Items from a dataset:
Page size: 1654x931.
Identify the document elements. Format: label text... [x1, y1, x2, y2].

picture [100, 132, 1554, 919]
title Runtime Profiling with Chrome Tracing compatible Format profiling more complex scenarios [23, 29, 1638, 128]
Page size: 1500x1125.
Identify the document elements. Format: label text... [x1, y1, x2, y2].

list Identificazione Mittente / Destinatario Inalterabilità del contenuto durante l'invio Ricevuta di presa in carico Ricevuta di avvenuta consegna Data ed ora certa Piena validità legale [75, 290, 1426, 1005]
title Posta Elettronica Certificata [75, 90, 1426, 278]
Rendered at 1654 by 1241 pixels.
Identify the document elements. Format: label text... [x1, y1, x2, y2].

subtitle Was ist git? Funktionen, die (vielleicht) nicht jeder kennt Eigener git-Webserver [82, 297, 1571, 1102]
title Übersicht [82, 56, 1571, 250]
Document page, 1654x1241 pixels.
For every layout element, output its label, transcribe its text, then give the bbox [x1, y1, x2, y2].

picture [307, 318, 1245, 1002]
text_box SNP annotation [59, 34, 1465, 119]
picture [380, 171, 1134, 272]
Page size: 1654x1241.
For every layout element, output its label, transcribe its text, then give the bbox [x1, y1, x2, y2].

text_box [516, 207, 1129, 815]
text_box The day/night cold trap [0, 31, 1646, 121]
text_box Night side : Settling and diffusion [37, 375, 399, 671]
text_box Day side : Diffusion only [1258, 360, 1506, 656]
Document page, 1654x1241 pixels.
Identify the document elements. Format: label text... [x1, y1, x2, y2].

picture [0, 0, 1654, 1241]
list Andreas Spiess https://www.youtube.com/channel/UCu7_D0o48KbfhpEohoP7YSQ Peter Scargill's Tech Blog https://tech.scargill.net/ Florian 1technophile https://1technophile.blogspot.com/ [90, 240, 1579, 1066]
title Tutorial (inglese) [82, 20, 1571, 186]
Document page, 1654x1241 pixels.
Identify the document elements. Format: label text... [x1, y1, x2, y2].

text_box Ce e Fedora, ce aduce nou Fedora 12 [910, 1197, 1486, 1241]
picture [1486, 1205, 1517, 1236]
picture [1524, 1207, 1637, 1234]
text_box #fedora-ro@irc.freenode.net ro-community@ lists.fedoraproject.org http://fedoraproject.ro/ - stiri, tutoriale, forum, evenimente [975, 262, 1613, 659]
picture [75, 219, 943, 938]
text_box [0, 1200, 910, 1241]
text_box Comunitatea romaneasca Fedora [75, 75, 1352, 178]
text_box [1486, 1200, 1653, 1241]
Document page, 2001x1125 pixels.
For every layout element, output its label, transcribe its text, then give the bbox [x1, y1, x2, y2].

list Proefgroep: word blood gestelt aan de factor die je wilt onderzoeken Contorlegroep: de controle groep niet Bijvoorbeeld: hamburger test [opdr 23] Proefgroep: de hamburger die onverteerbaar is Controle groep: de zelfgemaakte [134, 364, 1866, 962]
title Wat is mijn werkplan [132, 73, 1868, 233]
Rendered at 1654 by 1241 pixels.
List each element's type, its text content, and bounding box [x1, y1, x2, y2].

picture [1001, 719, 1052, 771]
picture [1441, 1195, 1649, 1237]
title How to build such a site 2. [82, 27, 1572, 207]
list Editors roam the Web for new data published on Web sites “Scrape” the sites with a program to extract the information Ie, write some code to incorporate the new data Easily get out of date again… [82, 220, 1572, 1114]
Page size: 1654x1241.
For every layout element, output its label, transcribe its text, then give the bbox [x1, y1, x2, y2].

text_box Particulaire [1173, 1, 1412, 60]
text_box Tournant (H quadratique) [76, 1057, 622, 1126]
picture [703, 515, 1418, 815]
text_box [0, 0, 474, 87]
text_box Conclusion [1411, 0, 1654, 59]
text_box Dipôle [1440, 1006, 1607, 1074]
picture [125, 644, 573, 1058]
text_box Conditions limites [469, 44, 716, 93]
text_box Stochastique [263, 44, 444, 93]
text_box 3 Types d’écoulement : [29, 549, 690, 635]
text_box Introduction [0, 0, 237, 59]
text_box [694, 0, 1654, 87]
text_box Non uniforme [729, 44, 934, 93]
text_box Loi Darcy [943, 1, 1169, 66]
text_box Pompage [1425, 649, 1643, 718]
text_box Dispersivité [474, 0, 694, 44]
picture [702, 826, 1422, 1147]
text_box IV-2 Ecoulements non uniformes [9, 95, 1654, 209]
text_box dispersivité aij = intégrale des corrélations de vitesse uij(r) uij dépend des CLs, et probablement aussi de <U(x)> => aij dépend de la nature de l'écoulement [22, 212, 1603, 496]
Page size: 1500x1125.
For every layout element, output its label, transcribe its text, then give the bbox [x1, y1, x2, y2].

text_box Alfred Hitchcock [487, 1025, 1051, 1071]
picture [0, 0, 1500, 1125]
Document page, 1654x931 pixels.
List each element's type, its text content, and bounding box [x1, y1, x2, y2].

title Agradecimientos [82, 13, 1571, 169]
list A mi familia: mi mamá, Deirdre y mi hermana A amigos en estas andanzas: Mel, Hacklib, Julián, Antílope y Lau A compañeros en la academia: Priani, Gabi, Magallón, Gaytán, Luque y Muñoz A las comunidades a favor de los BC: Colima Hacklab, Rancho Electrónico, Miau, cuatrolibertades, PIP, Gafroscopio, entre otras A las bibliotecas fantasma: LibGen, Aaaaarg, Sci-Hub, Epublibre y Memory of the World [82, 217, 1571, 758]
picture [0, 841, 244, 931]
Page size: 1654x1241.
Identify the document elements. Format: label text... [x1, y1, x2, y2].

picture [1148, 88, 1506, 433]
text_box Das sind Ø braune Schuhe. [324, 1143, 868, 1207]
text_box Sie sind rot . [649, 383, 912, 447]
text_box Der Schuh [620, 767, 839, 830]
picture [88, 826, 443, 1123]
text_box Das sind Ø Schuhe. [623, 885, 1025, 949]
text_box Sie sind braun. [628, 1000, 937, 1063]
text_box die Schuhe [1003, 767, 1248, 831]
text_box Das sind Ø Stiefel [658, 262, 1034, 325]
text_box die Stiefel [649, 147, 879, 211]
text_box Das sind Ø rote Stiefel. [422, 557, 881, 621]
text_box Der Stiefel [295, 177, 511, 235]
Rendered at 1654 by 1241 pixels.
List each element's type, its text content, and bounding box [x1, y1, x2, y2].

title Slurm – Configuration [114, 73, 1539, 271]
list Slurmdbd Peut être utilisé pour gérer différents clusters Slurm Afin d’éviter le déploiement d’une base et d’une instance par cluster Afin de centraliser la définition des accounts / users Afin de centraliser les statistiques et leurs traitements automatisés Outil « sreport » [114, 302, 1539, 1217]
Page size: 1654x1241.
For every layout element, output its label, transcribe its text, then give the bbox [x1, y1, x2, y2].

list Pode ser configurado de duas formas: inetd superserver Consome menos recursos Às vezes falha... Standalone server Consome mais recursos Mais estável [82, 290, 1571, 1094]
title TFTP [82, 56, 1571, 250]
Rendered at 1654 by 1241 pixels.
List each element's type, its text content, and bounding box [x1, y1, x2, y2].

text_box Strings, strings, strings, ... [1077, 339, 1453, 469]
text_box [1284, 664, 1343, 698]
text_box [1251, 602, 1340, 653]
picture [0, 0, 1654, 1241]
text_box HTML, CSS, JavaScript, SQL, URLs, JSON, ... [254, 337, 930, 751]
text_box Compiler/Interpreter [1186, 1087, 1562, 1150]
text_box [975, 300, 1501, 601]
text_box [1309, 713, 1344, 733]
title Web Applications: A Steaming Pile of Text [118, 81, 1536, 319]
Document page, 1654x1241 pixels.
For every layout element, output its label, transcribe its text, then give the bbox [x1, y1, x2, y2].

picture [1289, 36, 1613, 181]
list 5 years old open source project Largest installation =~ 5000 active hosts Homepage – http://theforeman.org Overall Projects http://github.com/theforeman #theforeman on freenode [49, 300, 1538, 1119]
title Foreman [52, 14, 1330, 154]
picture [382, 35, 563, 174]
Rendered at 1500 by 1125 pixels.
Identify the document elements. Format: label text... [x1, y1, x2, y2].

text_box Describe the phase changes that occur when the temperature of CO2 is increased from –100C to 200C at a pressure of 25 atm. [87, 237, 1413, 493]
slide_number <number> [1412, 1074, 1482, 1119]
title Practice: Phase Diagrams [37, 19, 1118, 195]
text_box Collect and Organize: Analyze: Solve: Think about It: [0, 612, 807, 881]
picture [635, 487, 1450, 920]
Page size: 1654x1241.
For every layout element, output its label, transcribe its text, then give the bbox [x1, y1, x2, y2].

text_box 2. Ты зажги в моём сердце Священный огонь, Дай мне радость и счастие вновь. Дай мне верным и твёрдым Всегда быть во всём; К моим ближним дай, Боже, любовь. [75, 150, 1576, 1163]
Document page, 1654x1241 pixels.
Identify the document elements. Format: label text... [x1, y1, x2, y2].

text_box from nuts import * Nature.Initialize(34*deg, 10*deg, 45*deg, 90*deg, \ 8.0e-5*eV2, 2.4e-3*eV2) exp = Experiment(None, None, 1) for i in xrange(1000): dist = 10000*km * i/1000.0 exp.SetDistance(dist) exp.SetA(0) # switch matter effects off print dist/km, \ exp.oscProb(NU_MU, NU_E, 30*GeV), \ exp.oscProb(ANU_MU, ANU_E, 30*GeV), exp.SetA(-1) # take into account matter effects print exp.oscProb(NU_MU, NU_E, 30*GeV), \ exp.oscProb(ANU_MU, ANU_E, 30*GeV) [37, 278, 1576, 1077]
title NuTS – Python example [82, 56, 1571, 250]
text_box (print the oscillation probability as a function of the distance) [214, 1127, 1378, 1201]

◆ EXERCISE TASK ◆
Give the entries' lines between the ones holding "Document page, 2001x1125 pixels." and "list Editors roam", inclusive, as a Markdown table with the columns Row and Line, leaving out blank lines.

◆ RESPONSE TO THE EXERCISE ◆
| Row | Line |
|---|---|
| 1 | Document page, 2001x1125 pixels. |
| 2 | For every layout element, output its label, transcribe its text, then give the bbox [x1, y1, x2, y2]. |
| 3 | list Proefgroep: word blood gestelt aan de factor die je wilt onderzoeken Contorlegroep: de controle groep niet Bijvoorbeeld: hamburger test [opdr 23] Proefgroep: de hamburger die onverteerbaar is Controle groep: de zelfgemaakte [134, 364, 1866, 962] |
| 4 | title Wat is mijn werkplan [132, 73, 1868, 233] |
| 5 | Rendered at 1654 by 1241 pixels. |
| 6 | List each element's type, its text content, and bounding box [x1, y1, x2, y2]. |
| 7 | picture [1001, 719, 1052, 771] |
| 8 | picture [1441, 1195, 1649, 1237] |
| 9 | title How to build such a site 2. [82, 27, 1572, 207] |
| 10 | list Editors roam the Web for new data published on Web sites “Scrape” the sites with a program to extract the information Ie, write some code to incorporate the new data Easily get out of date again… [82, 220, 1572, 1114] |